(SUPPLIED DATA)

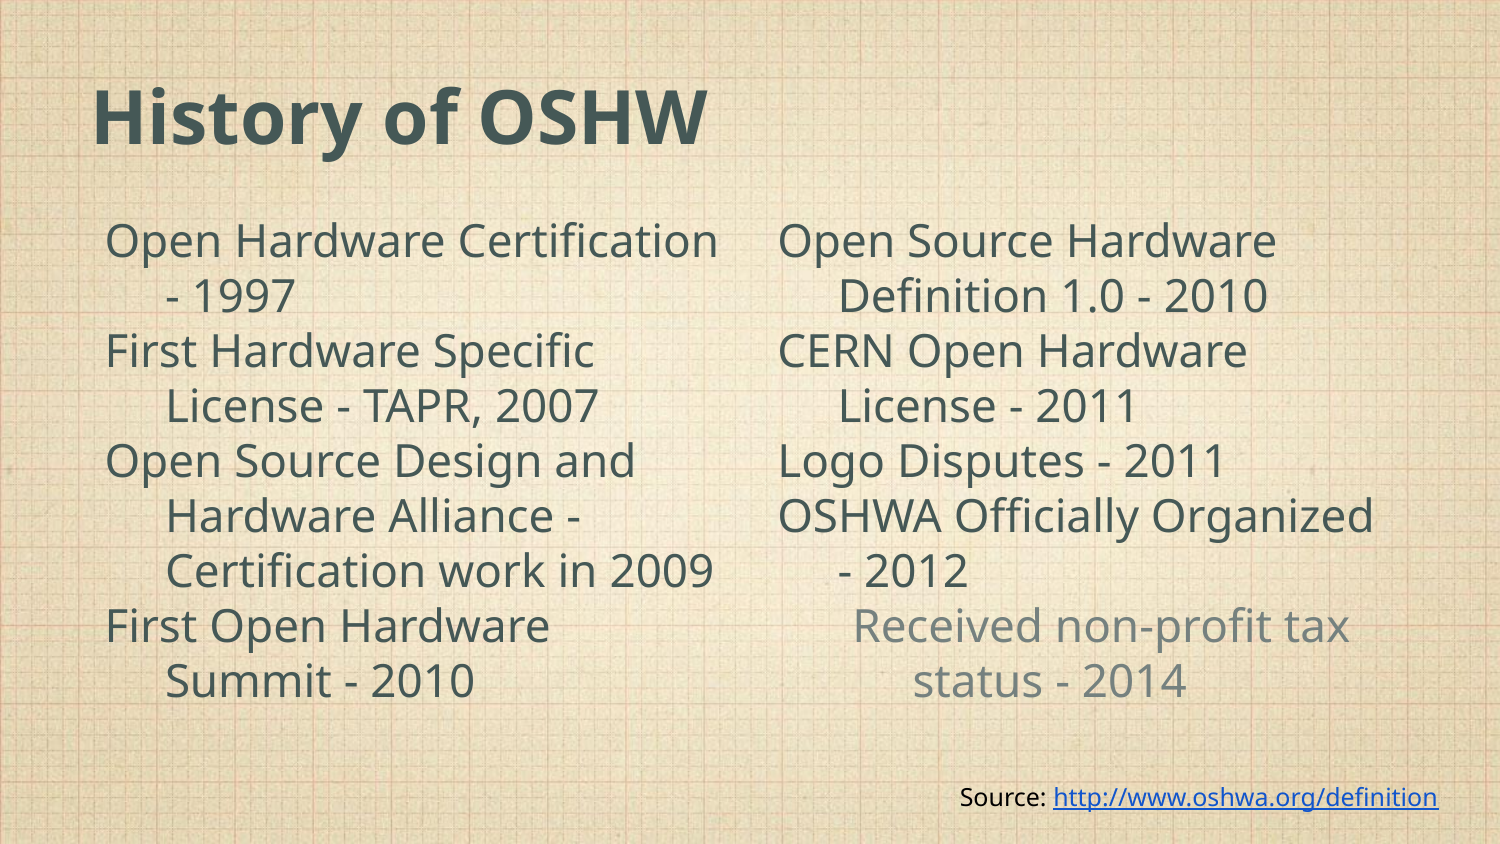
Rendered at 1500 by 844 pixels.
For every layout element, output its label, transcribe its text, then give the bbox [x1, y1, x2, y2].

picture [0, 0, 1500, 844]
list Open Hardware Certification - 1997 First Hardware Specific License - TAPR, 2007 Open Source Design and Hardware Alliance - Certification work in 2009 First Open Hardware Summit - 2010 [75, 196, 743, 808]
list Open Source Hardware Definition 1.0 - 2010 CERN Open Hardware License - 2011 Logo Disputes - 2011 OSHWA Officially Organized - 2012 Received non-profit tax status - 2014 [747, 196, 1416, 808]
title History of OSHW [75, 33, 1425, 175]
text_box Source: http://www.oshwa.org/definition [944, 766, 1500, 839]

(WHAT NEEDS TO BE DONE) Lay out every line of the listing above as a numbered list, dropping blank lines and leaving out the pictures.

(CORRECT RESULT)
1. Rendered at 1500 by 844 pixels.
2. For every layout element, output its label, transcribe its text, then give the bbox [x1, y1, x2, y2].
3. picture [0, 0, 1500, 844]
4. list Open Hardware Certification - 1997 First Hardware Specific License - TAPR, 2007 Open Source Design and Hardware Alliance - Certification work in 2009 First Open Hardware Summit - 2010 [75, 196, 743, 808]
5. list Open Source Hardware Definition 1.0 - 2010 CERN Open Hardware License - 2011 Logo Disputes - 2011 OSHWA Officially Organized - 2012 Received non-profit tax status - 2014 [747, 196, 1416, 808]
6. title History of OSHW [75, 33, 1425, 175]
7. text_box Source: http://www.oshwa.org/definition [944, 766, 1500, 839]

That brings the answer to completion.